19/08/2026
LA SCUOLA, LUOGO DI INCLUSIONE
Diritto di tutti e responsabilità di ciascuno.
Ci sono esperienze che, anche a distanza di anni, meritano di essere ricordate perché hanno contribuito a costruire il modo in cui ancora oggi intendiamo il lavoro educativo.
Nel 2016, nell'ambito del percorso “Dire, Fare, Educare. Un percorso per Milano città educativa”, il gruppo degli Enti accreditati per il Servizio Educativo nelle scuole, insieme al Comune di Milano, realizzò il Vademecum per l'educatore a scuola.
Fu il risultato di un percorso iniziato alcuni anni prima, con l'avvio del sistema di accreditamento e con la nascita di un coordinamento tra gli Enti gestori: realtà diverse che decisero di incontrarsi, confrontarsi e condividere esperienze, competenze e responsabilità per migliorare la qualità dell'assistenza educativa scolastica.
Un lavoro collettivo che mise al centro una convinzione ancora oggi fondamentale: l'inclusione non è compito di una sola figura professionale, ma nasce dalla collaborazione tra educatore, scuola, famiglia, servizi e territorio.
Il Vademecum raccontava con parole semplici ma molto chiare il ruolo dell'educatore: un professionista che lavora non soltanto con l'alunno, ma anche con la classe, gli insegnanti, la famiglia, gli specialisti e le altre figure di riferimento.
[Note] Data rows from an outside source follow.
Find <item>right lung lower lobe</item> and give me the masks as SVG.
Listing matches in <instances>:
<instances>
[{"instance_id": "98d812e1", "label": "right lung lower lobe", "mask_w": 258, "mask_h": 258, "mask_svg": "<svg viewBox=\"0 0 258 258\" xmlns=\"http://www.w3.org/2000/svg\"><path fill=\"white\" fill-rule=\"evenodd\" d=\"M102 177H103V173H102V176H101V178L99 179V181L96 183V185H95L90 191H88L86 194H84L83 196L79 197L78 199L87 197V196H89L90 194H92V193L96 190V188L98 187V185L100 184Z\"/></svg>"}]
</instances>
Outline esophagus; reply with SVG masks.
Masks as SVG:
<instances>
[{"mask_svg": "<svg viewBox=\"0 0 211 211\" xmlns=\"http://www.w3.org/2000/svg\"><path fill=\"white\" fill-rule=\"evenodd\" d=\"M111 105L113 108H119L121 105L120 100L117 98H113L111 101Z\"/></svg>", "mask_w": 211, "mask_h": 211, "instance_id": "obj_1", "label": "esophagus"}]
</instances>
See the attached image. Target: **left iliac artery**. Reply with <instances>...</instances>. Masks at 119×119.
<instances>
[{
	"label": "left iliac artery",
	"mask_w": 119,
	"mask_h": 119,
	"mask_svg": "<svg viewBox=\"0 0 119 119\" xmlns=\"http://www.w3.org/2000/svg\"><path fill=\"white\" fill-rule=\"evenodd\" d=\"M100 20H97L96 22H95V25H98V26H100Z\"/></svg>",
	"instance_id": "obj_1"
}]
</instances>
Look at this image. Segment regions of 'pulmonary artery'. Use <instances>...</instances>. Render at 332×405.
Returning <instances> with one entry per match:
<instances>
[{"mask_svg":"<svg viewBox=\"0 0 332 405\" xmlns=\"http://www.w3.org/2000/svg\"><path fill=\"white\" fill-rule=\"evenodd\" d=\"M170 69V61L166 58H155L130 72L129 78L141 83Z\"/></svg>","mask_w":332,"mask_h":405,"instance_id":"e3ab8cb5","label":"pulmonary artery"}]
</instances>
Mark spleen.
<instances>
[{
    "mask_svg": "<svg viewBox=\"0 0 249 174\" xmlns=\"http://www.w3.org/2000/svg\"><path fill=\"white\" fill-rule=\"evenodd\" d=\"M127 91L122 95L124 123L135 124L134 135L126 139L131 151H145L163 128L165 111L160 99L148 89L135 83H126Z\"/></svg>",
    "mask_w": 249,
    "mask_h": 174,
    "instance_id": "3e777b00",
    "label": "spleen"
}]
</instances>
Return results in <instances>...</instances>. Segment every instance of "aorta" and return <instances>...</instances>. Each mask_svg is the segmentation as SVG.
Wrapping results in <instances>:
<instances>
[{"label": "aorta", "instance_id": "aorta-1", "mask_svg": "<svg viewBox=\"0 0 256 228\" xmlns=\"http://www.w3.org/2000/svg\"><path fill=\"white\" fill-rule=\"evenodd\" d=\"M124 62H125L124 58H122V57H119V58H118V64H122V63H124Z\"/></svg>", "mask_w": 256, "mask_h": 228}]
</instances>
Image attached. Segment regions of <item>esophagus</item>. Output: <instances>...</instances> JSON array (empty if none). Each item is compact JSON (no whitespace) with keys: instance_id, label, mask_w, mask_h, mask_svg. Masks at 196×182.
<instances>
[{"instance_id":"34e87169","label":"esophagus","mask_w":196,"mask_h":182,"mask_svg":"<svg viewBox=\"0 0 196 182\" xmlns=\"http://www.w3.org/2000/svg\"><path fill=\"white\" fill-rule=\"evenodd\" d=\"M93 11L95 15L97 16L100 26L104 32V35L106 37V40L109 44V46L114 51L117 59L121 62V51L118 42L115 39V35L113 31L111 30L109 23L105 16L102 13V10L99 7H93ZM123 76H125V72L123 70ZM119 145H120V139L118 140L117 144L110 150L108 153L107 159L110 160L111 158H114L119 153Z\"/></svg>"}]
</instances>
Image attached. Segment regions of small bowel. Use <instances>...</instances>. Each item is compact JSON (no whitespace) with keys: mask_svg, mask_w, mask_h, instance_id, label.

Un professionista chiamato ad osservare, progettare, promuovere autonomie, partecipare alla costruzione del progetto educativo e accompagnare il percorso di crescita dell'alunno.
A dieci anni di distanza, rileggere queste pagine significa ritrovare principi che conservano tutta la loro attualità.
Ricordiamo con piacere questo bel percorso, al quale abbiamo avuto l'opportunità di partecipare insieme agli altri Enti accreditati e al Comune di Milano.
Un'esperienza di confronto e collaborazione che ha contribuito a costruire una cultura condivisa dell'inclusione e che continua, ancora oggi, a rappresentare un riferimento importante per il nostro lavoro.